--- Text extract ---

In July 2016, he testified before the Senate Foreign Relations Subcommittee on State Department and USAID Management, International Operations, and Bilateral International Development. He appeared, again, before the Senate's Subcommittee on Multilateral International Development, Multilateral Institutions, and International Economic Policy to discuss the issue of Global Philanthropy and Remittances and International Development. In November 2017, Runde also testified before the House Foreign Affairs Subcommittee on Asia and the Pacific, where he emphasized the role of development finance and U.S. federal agencies like United States Trade and Development Agency (USTDA) and Overseas Private Investment Corporation (OPIC) in securing American leadership in Asia. In the international space, Runde has testified before the Canadian Parliament’s Standing Committee on Foreign Affairs and International Development on the role of the private sector in achieving Canada's international development interests. He has also testified before the Australian Parliament, where he emphasized the role of Australia’s international development policy in the Asia Pacific region. He is a member of the Bretton Woods Committee.

(Recorded data)
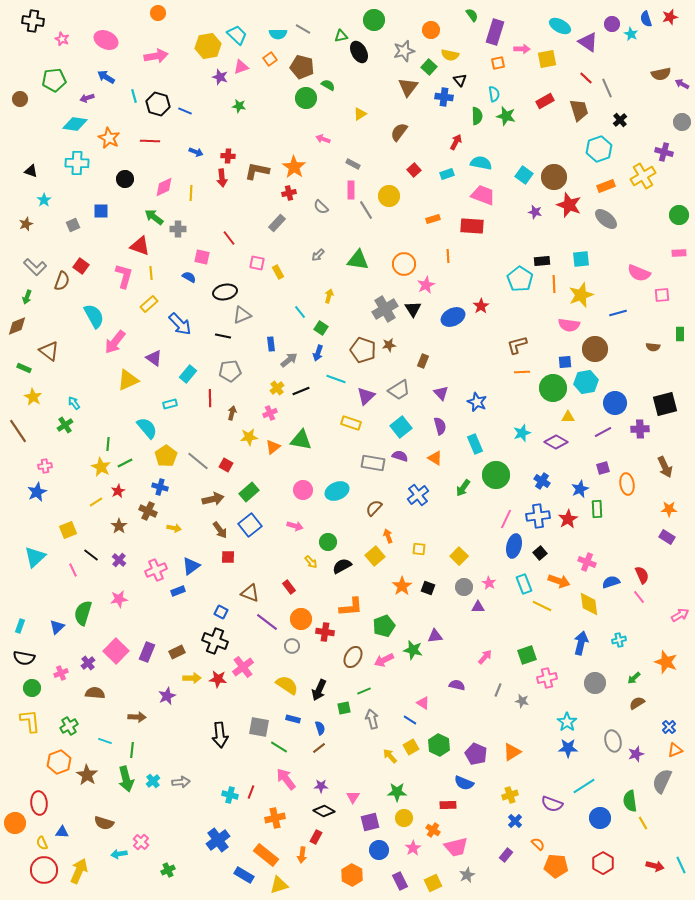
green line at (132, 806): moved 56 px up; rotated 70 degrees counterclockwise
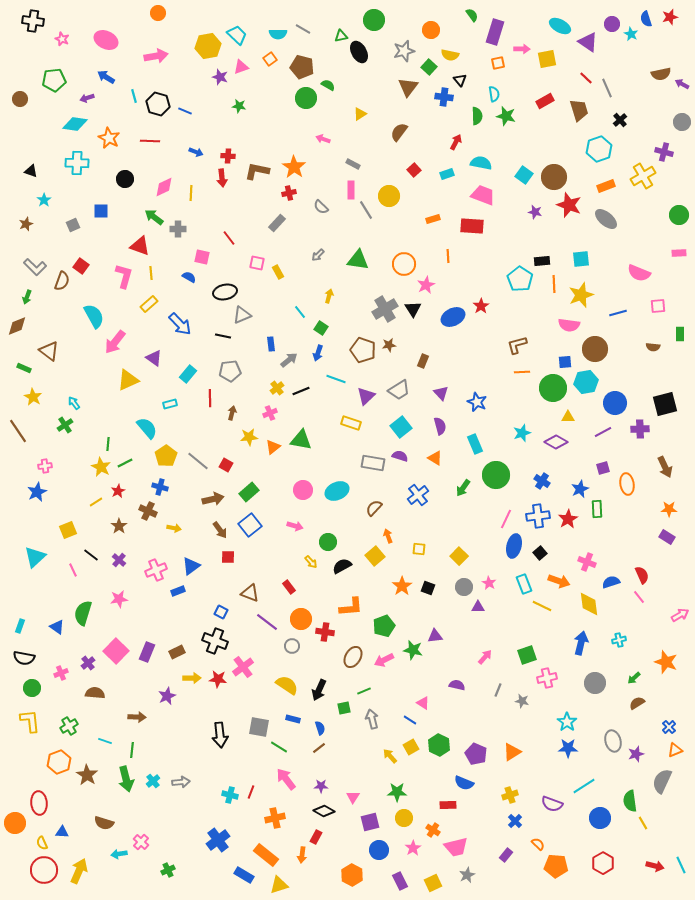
pink square at (662, 295): moved 4 px left, 11 px down
blue triangle at (57, 627): rotated 42 degrees counterclockwise
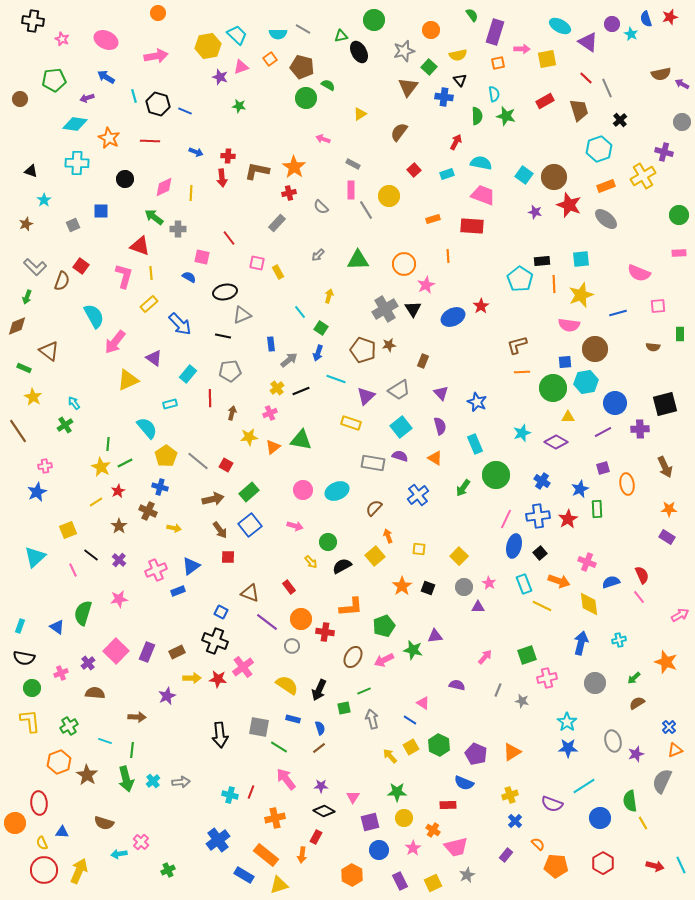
yellow semicircle at (450, 55): moved 8 px right; rotated 24 degrees counterclockwise
green triangle at (358, 260): rotated 10 degrees counterclockwise
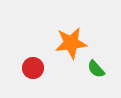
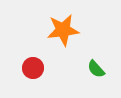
orange star: moved 8 px left, 13 px up
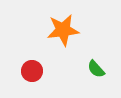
red circle: moved 1 px left, 3 px down
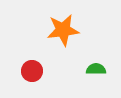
green semicircle: rotated 132 degrees clockwise
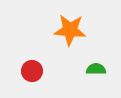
orange star: moved 7 px right; rotated 12 degrees clockwise
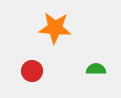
orange star: moved 15 px left, 2 px up
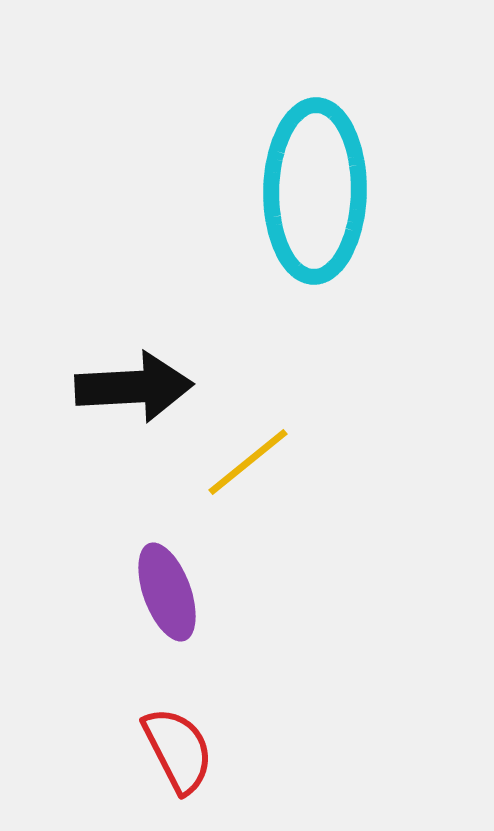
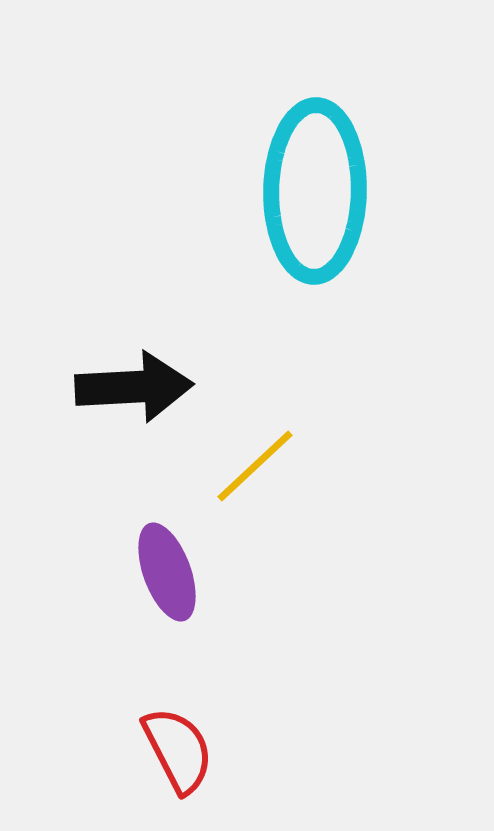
yellow line: moved 7 px right, 4 px down; rotated 4 degrees counterclockwise
purple ellipse: moved 20 px up
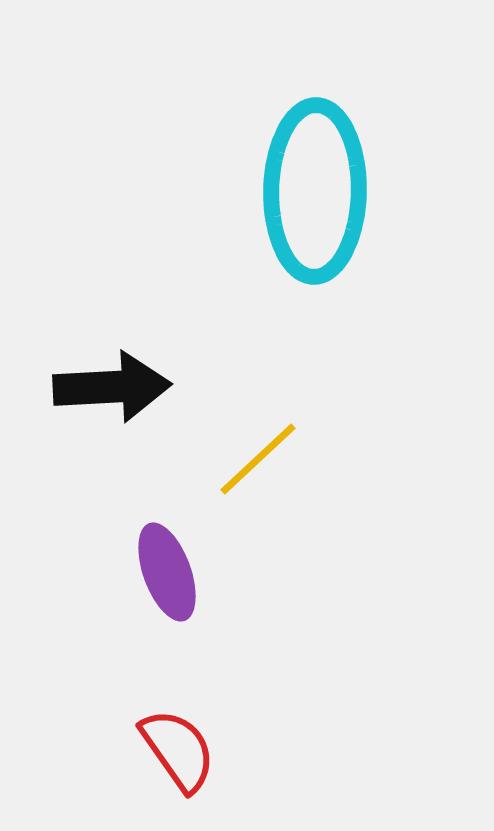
black arrow: moved 22 px left
yellow line: moved 3 px right, 7 px up
red semicircle: rotated 8 degrees counterclockwise
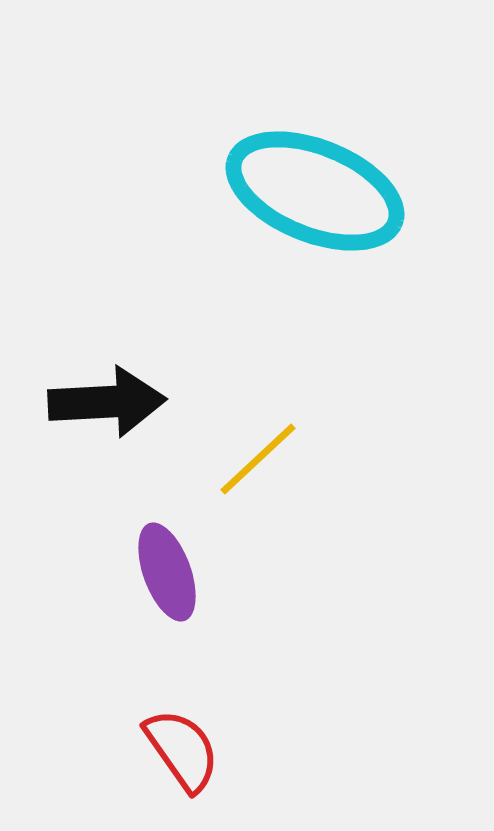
cyan ellipse: rotated 69 degrees counterclockwise
black arrow: moved 5 px left, 15 px down
red semicircle: moved 4 px right
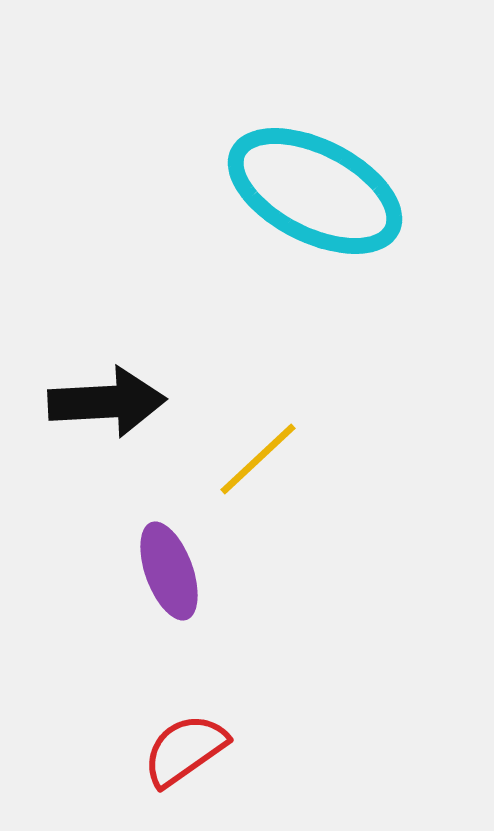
cyan ellipse: rotated 5 degrees clockwise
purple ellipse: moved 2 px right, 1 px up
red semicircle: moved 3 px right; rotated 90 degrees counterclockwise
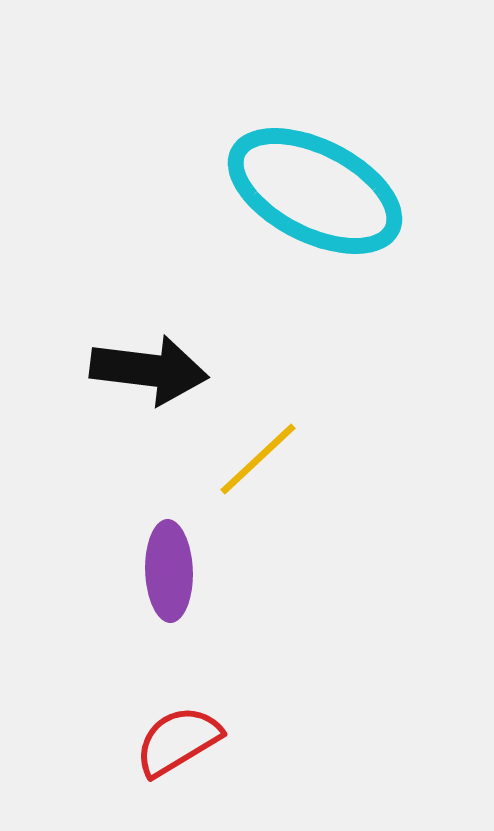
black arrow: moved 42 px right, 32 px up; rotated 10 degrees clockwise
purple ellipse: rotated 18 degrees clockwise
red semicircle: moved 7 px left, 9 px up; rotated 4 degrees clockwise
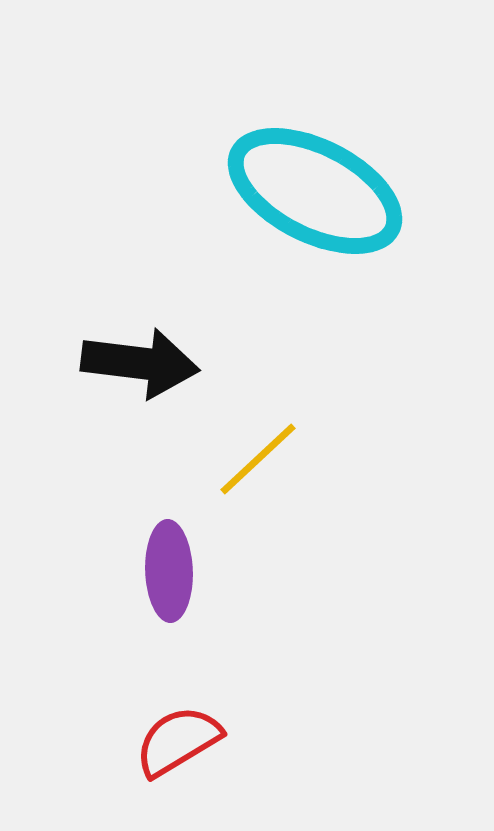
black arrow: moved 9 px left, 7 px up
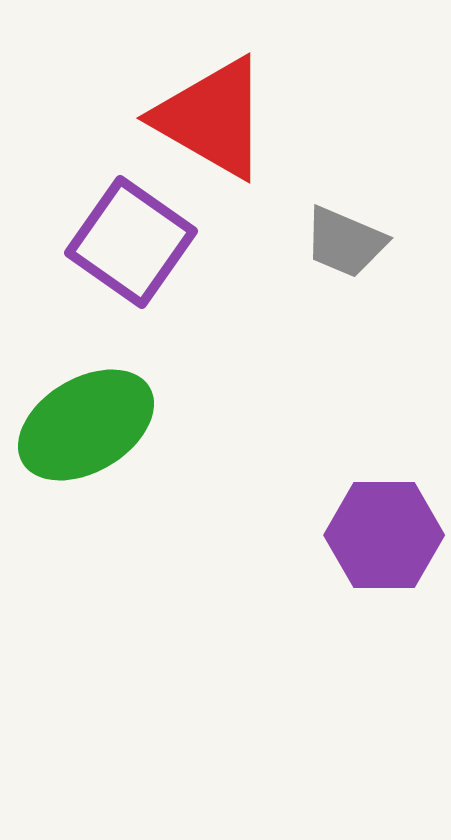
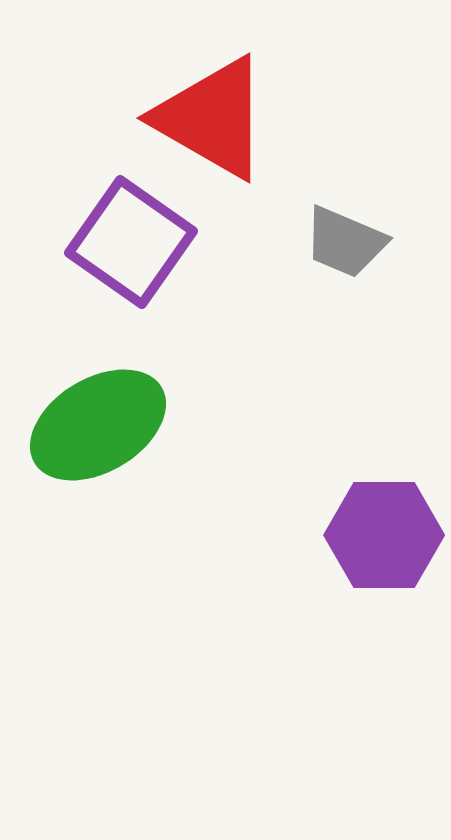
green ellipse: moved 12 px right
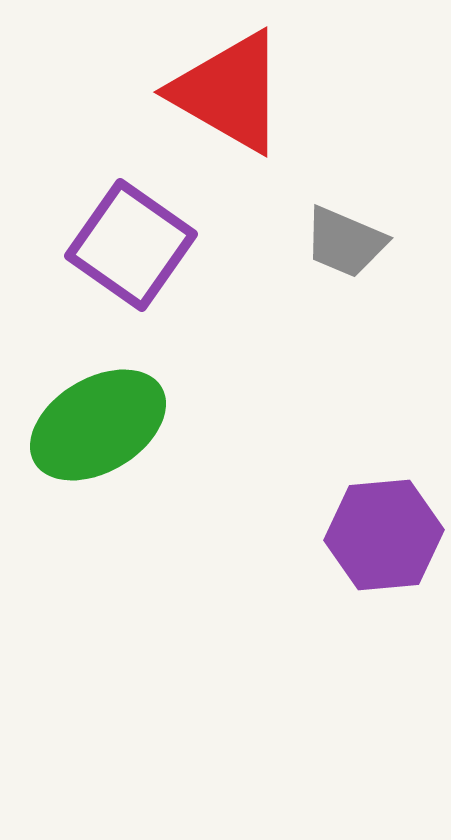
red triangle: moved 17 px right, 26 px up
purple square: moved 3 px down
purple hexagon: rotated 5 degrees counterclockwise
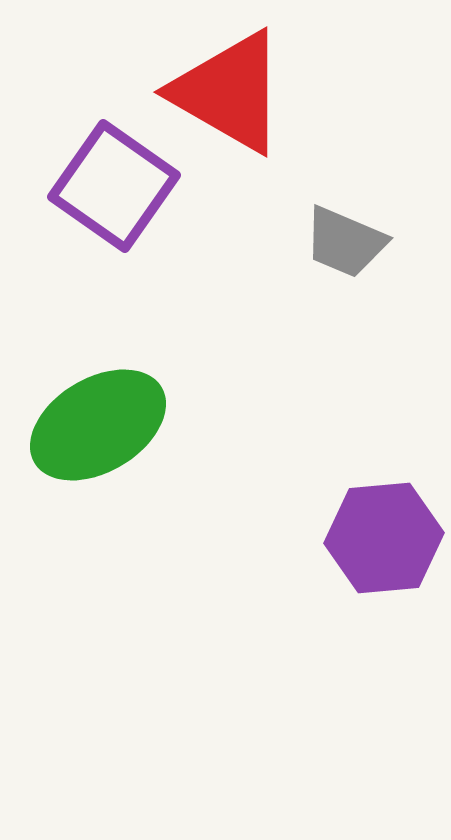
purple square: moved 17 px left, 59 px up
purple hexagon: moved 3 px down
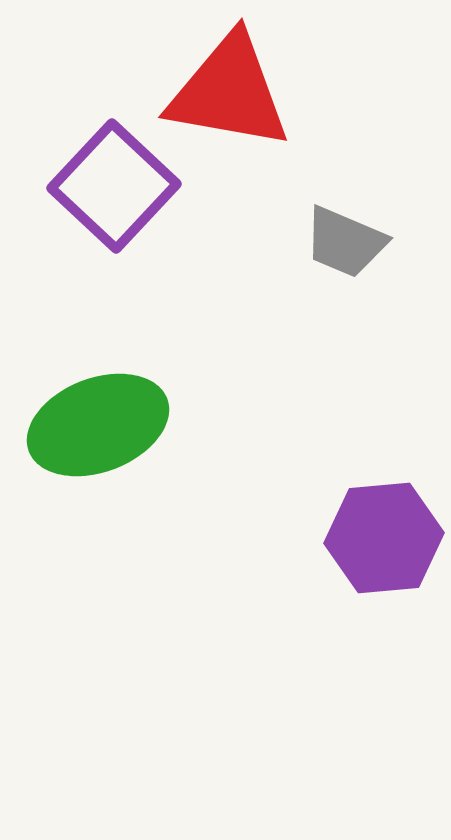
red triangle: rotated 20 degrees counterclockwise
purple square: rotated 8 degrees clockwise
green ellipse: rotated 10 degrees clockwise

--- Tasks to carry out ---
1) In the passage on Runde's testimony, which House subcommittee did he appear before in November 2017?
2) Go on with the passage on Runde's testimony, starting after its final sentence.

--- Response list ---
1) The House Foreign Affairs Subcommittee on Asia and the Pacific.

2)
Politics
Having served during the Bush Administration, Runde is very active in Republican politics. Runde served as a key foreign policy advisor and fundraiser for Governor Scott Walker’s 2016 Presidential Campaign. Runde serves as the chairperson for the international assistance working group within the John Hay Initiative (JHI), a network of foreign policy experts who have briefed or are advising many of the Republican candidates in the 2016 presidential election. In October 2011, Runde was named as member of Governor Mitt Romney’s Foreign Policy and National Security Advisory team as Co-Chair of Governor Romney’s International Assistance Working Group. He has also authored the international assistance chapter in the recently released JHI Book, Choosing to Lead: American Foreign Policy for a Disordered World. From 1999 to 2000, Runde chaired Republicans Abroad in Argentina.

Personal
Dan Runde is the son of James A. Runde (former partner of Morgan Stanley) and M. Barbara FitzGerald. Runde went to Dartmouth College, where he received his Bachelor of Arts (cum laude) in Government in 1994. He also received his Master of Public Policy from the Kennedy School of Government, Harvard University. He is married to Sonia Cavallo, the daughter of Domingo Cavallo, former Argentine Economy Minister and Foreign Minister. He and his wife have three sons.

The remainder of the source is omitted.